Albemarle, FMC, and others to boost output of lightest metal

by Melody M. Bomgardner
July 28, 2016 | APPEARED IN VOLUME 94, ISSUE 31

Credit: Tesla Motors
An aerial view of Telsa’s Gigafactory outside of Sparks, Nev.

Tesla Motors is hiring more construction workers in a bid to move up the opening of its so-called Gigafactory outside of Sparks, Nev., where the electric vehicle maker plans to produce lithium-ion batteries beginning next year. The factory’s projected output has already tightened demand for lithium chemicals and inspired expansions at several chemical firms.

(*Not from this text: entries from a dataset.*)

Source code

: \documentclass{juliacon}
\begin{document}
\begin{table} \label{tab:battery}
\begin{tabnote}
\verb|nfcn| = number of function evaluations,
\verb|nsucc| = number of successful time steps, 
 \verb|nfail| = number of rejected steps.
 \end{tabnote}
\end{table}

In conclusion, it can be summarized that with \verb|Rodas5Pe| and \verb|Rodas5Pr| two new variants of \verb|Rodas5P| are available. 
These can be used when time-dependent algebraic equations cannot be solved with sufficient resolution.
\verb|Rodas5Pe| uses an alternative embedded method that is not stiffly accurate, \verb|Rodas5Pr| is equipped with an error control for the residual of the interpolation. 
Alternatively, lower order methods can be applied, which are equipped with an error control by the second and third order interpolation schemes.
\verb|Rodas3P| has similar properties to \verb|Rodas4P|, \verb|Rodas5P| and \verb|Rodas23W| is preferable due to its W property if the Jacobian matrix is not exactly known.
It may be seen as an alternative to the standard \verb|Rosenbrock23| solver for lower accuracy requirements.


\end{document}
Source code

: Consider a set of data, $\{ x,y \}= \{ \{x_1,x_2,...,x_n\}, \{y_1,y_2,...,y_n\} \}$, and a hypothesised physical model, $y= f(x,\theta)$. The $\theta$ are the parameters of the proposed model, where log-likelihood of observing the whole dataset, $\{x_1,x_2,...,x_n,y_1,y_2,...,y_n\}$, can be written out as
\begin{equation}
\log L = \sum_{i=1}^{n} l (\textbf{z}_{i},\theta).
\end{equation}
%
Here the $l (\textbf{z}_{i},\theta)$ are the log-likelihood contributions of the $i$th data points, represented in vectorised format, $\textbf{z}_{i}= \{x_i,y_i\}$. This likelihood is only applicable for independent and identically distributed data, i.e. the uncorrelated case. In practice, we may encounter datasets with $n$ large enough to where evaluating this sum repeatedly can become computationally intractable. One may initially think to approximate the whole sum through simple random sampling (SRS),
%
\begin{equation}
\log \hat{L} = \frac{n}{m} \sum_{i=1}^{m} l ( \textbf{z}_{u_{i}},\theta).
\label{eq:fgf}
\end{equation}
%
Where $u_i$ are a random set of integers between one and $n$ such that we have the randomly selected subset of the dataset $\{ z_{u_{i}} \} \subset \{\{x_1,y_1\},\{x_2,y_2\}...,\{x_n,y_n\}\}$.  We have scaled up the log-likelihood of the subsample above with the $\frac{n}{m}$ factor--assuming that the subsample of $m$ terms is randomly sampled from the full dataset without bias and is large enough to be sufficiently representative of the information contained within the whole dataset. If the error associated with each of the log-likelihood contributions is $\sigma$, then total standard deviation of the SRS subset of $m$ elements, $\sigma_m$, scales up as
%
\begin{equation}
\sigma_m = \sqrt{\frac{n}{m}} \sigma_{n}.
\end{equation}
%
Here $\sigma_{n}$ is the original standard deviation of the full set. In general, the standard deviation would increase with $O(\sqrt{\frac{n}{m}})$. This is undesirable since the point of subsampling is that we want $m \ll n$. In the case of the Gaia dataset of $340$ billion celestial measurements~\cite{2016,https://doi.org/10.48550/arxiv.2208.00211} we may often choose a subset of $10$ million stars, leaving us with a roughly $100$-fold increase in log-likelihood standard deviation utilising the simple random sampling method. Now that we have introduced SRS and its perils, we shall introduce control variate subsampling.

By 2020, Tesla’s claim on the world’s lithium supply will have grown to 14%, up from about 3% today, according to Robert Baylis, manager of minor metals research at Roskill Information Services. Adding to lithium demand is a push by China to build more electric vehicles and buses.

Citing the signing of a multiyear supply agreement with a “major manufacturer of electric vehicles,” the chemical maker FMC recently announced that it will accelerate an ongoing lithium hydroxide expansion. Baylis says he believes that manufacturer is Tesla.

“Tesla is starting to lock in material supply for the Gigafactory,” he says, “although it will need more than just FMC’s expansion commitment.” At peak capacity, the Gigafactory will require 35,000 metric tons per year of lithium chemicals, as measured in lithium carbonate equivalents.

Meanwhile, Albemarle, which acquired the lithium chemicals maker Rockwood Holdings in 2015, will expand output in Chile by 2017. In this year’s first quarter, Albemarle saw demand and higher prices for battery-grade lithium boost earnings for its lithium business by 26% compared with last year. The percentage of its customers that signed long-term supply contracts for lithium carbonate and hydroxide increased 60%.

The lion’s share of lithium-containing battery chemicals come from China. Lithium carbonate and hydroxide are used in cathodes, lithium metal is used in some anodes, and lithium salts are used in electrolytes. Lithium chemicals are also used in glass, ceramics, and lubricants.

In the “lithium triangle” straddling Argentina, Bolivia, and Chile, demand for lithium has caused investment in new mining operations to expand beyond the brines of Chile’s Atacama Desert to nearby Argentina, where FMC already has facilities in the Salar del Hombre Muerto. Chile’s SQM, along with newcomers such as Lithium X and Lithium Americas, is establishing facilities in northwestern Argentina.